## WORK INSTRUCTIONS:
Take from the listing each line that has the string "stains".

## MATERIAL TO PROCESS:
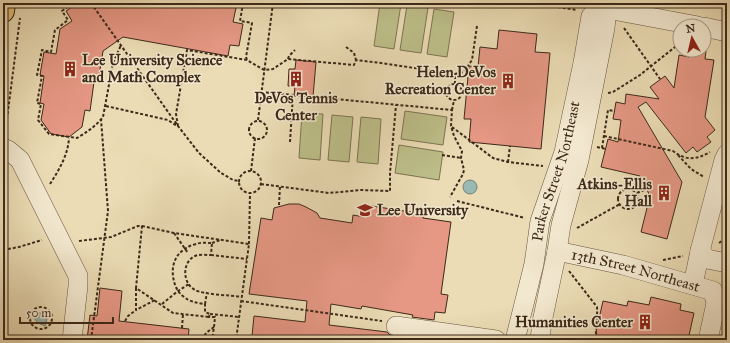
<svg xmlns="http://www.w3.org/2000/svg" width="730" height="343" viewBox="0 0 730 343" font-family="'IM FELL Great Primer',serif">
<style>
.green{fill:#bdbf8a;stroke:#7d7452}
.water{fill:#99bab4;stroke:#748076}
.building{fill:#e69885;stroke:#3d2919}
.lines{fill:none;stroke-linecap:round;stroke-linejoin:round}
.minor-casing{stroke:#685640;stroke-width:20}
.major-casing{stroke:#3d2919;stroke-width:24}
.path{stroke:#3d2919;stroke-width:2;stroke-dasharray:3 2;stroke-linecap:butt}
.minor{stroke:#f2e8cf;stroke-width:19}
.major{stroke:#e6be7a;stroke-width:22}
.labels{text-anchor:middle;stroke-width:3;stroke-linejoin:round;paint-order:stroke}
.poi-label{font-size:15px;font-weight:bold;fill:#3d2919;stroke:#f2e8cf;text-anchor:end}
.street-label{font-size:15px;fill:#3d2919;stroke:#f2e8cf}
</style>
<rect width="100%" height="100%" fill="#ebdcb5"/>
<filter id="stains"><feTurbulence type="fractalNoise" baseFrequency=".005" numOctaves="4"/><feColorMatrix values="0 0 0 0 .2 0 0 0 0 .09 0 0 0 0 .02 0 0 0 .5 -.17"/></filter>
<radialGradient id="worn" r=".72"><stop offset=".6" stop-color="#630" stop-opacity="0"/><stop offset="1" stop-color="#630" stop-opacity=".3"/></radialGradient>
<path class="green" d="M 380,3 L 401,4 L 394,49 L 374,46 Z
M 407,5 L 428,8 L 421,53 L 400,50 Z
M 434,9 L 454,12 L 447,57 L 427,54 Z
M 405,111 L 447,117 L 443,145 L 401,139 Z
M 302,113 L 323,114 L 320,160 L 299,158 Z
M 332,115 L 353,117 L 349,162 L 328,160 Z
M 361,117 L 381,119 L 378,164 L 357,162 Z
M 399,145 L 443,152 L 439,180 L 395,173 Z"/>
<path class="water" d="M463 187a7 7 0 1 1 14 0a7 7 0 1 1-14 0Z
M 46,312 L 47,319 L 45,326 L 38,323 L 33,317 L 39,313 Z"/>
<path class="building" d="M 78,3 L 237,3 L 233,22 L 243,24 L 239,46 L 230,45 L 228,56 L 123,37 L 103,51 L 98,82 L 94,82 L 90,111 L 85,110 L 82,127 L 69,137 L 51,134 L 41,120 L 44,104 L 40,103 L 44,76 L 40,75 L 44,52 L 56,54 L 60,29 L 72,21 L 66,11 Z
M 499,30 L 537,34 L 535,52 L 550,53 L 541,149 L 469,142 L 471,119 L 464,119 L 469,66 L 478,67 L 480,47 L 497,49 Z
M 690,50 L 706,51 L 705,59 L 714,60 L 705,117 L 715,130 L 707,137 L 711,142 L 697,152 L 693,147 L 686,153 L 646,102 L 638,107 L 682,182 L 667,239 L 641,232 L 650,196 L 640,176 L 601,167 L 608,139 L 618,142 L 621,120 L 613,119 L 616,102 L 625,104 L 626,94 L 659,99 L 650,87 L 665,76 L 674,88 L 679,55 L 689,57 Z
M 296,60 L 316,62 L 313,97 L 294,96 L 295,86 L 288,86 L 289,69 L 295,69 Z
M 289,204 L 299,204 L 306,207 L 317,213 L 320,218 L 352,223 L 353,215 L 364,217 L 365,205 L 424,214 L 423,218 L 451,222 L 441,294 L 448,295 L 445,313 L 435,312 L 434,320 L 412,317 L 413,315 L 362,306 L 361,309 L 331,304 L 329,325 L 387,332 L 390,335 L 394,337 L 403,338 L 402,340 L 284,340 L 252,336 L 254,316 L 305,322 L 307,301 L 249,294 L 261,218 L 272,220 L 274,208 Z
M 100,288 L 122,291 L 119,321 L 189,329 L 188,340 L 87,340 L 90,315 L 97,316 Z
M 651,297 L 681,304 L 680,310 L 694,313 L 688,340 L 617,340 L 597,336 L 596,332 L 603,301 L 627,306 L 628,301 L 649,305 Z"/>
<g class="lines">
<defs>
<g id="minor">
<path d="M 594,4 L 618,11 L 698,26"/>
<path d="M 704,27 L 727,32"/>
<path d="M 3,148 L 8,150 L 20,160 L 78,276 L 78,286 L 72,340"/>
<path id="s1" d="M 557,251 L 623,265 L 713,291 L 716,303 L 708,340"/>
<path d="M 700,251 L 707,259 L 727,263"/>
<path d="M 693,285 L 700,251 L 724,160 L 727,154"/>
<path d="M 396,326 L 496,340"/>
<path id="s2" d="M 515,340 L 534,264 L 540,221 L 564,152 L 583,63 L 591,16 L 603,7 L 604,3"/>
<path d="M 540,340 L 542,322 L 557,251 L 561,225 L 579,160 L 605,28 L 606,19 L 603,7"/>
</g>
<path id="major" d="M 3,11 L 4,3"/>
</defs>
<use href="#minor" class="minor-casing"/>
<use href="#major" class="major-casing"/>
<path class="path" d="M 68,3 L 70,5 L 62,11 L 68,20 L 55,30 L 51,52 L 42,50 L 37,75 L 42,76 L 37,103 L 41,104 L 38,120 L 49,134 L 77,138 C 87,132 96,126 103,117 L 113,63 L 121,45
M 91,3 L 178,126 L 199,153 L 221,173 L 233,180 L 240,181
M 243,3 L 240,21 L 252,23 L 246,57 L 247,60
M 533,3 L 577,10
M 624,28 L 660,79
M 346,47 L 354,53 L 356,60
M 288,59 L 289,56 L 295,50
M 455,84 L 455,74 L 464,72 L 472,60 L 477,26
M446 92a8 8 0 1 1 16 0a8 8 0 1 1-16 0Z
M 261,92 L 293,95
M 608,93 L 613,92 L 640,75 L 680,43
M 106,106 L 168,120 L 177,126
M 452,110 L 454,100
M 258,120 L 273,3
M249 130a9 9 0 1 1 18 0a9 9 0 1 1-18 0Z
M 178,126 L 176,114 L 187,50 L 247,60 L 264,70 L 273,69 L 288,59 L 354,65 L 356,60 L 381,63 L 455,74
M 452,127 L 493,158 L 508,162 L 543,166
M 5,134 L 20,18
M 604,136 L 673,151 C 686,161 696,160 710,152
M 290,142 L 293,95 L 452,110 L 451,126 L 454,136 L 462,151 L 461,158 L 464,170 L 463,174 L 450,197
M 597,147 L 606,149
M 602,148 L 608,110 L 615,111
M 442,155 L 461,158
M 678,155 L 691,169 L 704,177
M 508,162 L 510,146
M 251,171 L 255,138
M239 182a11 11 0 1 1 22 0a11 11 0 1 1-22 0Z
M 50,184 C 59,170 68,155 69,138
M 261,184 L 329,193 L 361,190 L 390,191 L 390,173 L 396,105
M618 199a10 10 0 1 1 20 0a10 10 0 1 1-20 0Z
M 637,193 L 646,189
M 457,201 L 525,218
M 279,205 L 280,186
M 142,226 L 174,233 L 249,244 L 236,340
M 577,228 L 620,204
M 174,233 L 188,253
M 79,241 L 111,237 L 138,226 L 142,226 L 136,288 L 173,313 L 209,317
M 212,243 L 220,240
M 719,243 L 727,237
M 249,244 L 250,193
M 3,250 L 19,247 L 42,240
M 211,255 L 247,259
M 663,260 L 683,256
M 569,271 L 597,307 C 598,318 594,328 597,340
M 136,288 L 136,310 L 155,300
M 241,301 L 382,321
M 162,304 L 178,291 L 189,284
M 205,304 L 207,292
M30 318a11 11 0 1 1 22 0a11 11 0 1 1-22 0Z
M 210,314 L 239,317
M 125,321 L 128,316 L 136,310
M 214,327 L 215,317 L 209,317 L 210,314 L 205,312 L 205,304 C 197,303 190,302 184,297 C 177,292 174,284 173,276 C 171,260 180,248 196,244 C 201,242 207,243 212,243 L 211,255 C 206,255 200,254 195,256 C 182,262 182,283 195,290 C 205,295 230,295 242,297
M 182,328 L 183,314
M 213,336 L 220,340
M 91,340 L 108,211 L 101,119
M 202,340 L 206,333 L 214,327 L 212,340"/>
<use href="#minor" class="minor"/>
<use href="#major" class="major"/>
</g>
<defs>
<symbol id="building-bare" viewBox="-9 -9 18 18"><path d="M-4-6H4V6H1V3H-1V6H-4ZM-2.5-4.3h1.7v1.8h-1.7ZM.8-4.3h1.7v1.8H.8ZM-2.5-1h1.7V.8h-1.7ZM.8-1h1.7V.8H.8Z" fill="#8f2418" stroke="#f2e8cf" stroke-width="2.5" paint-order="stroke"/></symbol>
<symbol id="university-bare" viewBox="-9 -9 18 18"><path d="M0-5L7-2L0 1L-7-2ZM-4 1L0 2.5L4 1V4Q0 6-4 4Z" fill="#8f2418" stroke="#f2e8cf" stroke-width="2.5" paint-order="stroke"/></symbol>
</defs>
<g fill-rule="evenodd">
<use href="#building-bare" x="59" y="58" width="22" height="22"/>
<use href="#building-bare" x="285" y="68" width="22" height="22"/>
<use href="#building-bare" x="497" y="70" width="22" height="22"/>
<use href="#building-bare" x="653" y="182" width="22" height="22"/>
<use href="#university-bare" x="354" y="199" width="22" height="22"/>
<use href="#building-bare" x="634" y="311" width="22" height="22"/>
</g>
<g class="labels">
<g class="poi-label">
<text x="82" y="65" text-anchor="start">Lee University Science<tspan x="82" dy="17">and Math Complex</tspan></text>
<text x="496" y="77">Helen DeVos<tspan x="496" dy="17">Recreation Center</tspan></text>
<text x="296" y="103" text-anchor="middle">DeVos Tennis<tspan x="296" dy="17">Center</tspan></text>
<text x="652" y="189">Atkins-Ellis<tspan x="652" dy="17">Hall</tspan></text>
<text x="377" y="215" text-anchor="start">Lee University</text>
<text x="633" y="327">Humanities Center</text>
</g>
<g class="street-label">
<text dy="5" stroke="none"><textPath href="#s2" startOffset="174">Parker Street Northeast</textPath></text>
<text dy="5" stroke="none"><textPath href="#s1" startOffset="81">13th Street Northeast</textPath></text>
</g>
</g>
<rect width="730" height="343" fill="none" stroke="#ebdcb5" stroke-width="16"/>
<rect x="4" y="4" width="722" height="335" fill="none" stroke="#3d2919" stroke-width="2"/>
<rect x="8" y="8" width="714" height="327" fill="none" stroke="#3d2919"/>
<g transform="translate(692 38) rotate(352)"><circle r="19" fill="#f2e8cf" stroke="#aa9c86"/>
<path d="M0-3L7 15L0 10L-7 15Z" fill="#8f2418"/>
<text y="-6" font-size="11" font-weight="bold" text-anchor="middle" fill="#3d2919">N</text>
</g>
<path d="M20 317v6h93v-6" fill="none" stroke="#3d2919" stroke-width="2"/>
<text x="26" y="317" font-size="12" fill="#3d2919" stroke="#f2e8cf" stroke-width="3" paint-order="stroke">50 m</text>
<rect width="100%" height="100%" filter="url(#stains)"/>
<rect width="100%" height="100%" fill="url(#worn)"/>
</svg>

## ANSWER BELOW:
<filter id="stains"><feTurbulence type="fractalNoise" baseFrequency=".005" numOctaves="4"/><feColorMatrix values="0 0 0 0 .2 0 0 0 0 .09 0 0 0 0 .02 0 0 0 .5 -.17"/></filter>
<rect width="100%" height="100%" filter="url(#stains)"/>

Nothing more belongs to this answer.